┌─ Source document

We can't clap with one hand. We need both hands to clap effectively.
MercuryNewsOnline on September 19, 2011:
It is definitely interesting to read the comments in this hub. The opinions expressed by most writers are helpful, relevant and direct to the point.
Based on my limited experience, I am inclined to believe that love, intimacy, and happiness are the result of a couple's attraction to each other, good vibes, respect and admiration, accepting each other's true worth, learning to forgive mistakes, the spirit of sharing and enjoying each other's company, patience, nurturing, understanding and finding ways to improve ourselves as we mature in our relationship. Life is lived by the day, hour and minutes...Life is what we make of it, day by day.
Ingenira (author) on September 18, 2011:
Thank you for the dashing opinion, dashingscorpio. Most men would certainly feel good if a woman craves them.

└─
┌─ Given records

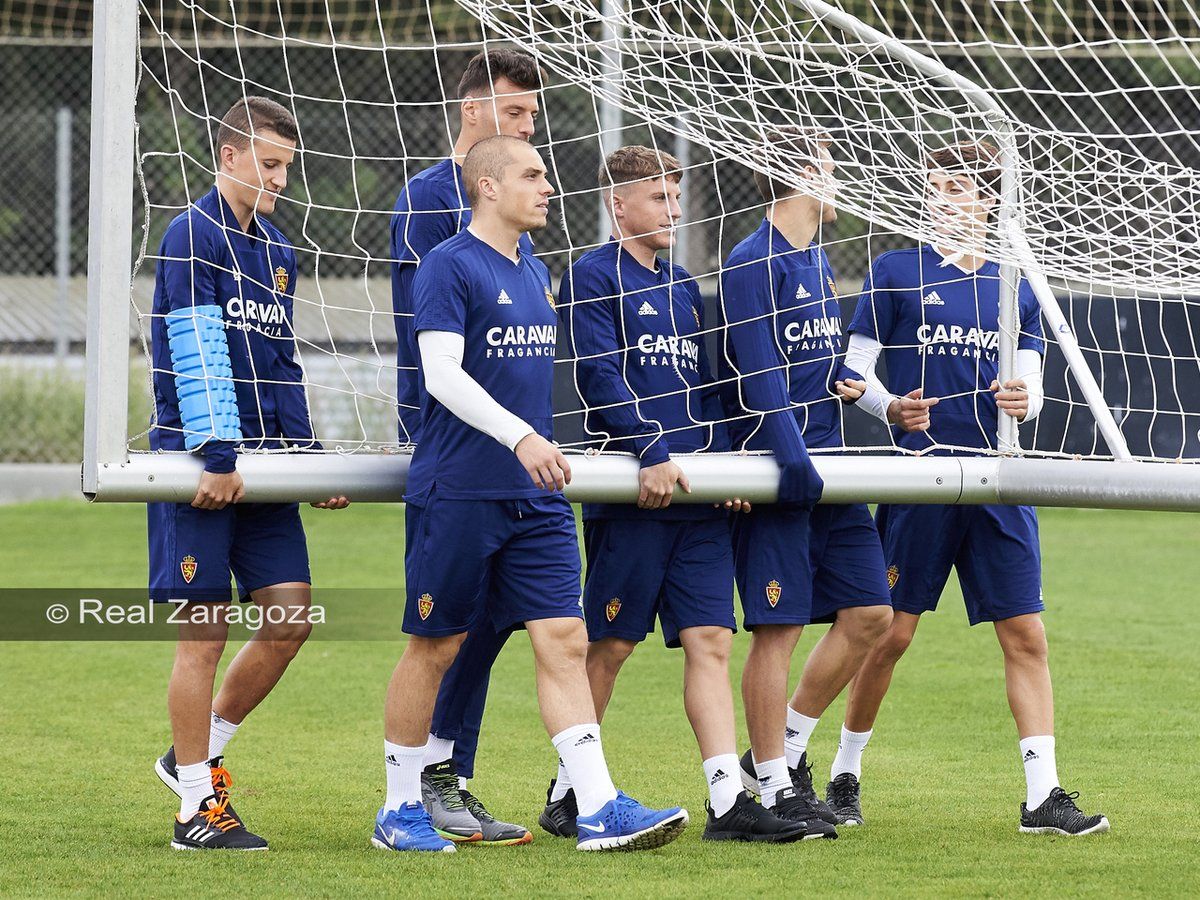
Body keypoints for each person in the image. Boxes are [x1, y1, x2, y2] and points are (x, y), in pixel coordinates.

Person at [374, 135, 688, 853]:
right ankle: (398, 810)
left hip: (536, 496)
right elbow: (442, 377)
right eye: (533, 174)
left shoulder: (536, 270)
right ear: (488, 186)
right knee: (435, 644)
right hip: (460, 492)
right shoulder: (449, 266)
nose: (548, 187)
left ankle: (599, 805)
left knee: (565, 639)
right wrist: (520, 436)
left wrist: (533, 447)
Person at [834, 139, 1109, 836]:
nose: (943, 198)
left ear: (989, 200)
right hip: (921, 476)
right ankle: (843, 773)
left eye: (957, 187)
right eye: (936, 185)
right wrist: (892, 407)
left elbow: (1034, 382)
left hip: (997, 478)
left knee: (1026, 633)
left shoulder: (1015, 278)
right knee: (889, 635)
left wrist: (1026, 402)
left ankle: (1042, 796)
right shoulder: (896, 269)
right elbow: (854, 372)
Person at [543, 145, 806, 843]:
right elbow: (600, 376)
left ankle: (727, 802)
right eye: (658, 198)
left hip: (697, 498)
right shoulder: (592, 277)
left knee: (712, 638)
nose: (673, 208)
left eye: (675, 196)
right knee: (612, 646)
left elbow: (715, 388)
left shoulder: (686, 286)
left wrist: (729, 464)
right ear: (618, 205)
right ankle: (570, 787)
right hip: (635, 497)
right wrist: (652, 452)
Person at [147, 96, 348, 851]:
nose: (280, 180)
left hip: (265, 471)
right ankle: (195, 809)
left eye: (288, 167)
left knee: (291, 618)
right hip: (205, 464)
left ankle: (192, 753)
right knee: (202, 633)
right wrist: (220, 458)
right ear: (228, 157)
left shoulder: (278, 250)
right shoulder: (191, 232)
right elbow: (192, 350)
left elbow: (282, 363)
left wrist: (305, 459)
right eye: (269, 164)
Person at [719, 127, 892, 835]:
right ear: (797, 178)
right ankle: (771, 789)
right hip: (782, 474)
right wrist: (792, 465)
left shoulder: (818, 260)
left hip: (830, 468)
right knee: (778, 631)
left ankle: (787, 755)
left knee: (871, 615)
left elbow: (815, 366)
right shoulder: (749, 261)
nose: (839, 178)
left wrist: (869, 395)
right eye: (828, 165)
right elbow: (759, 378)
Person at [388, 47, 542, 844]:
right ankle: (412, 790)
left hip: (511, 453)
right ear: (474, 110)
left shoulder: (523, 224)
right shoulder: (428, 206)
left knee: (496, 622)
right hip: (454, 445)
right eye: (515, 114)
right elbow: (436, 345)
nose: (527, 129)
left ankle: (450, 772)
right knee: (443, 628)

└─

> **Problem 1**
Answer these about the comment thread:
(a) What does its first line say we can't do with one hand?
(b) On what date did MercuryNewsOnline post its comment?
(c) Whom does Ingenira thank?
> **Problem 2**
Return the part of the comment thread starting with "We can't clap" and going on through "to the point.".
> **Problem 3**
Carry the comment thread on love and relationships further, picking up after its last line.
The records play no part here.

> **Answer space 1**
(a) Clap.
(b) September 19, 2011.
(c) dashingscorpio.

> **Answer space 2**
We can't clap with one hand. We need both hands to clap effectively.
MercuryNewsOnline on September 19, 2011:
It is definitely interesting to read the comments in this hub. The opinions expressed by most writers are helpful, relevant and direct to the point.

> **Answer space 3**
However, for my case, I would only like the man I am interested in to crave me.
dashingscorpio from Chicago on August 27, 2011:
"You initiate most of the sexual and physical contact.." I believe most men would love to have a woman that "craves" them or make them feel desired.
#1 "You feel that love has to be earned." I guess this explains why many young women chase after the "bad boy" who is seen as more of a "challenge" as oppose to the "nice guy" that bends over backwards to please her.
When it's all said and done each of us "chooses" our own friends, lovers, and spouse. (We are with the people we want to be with.) No one is "stuck" with anyone. If you don't love yourself then you are content to settle for scraps. If you don't like something...change it. Each of us is responsible for our own happiness! You offered some great advice. I hope lots of women read your hub!
One man's opinion!:-)
Ingenira (author) on August 13, 2011:
ahsima on August 13, 2011:
Great lens for both... Realized lot.
Ingenira (author) on August 13, 2011:
Thank you for reading and commenting, dawney. :)
dawney from California on August 12, 2011:
Wow, you are the hammer to the nail. I loved this.
Ingenira (author) on August 11, 2011:
thank you, MercuryNewsOnline, for your humble and comforting comment. You are so right about what you said. I am sure many women will be uplifted by your comment.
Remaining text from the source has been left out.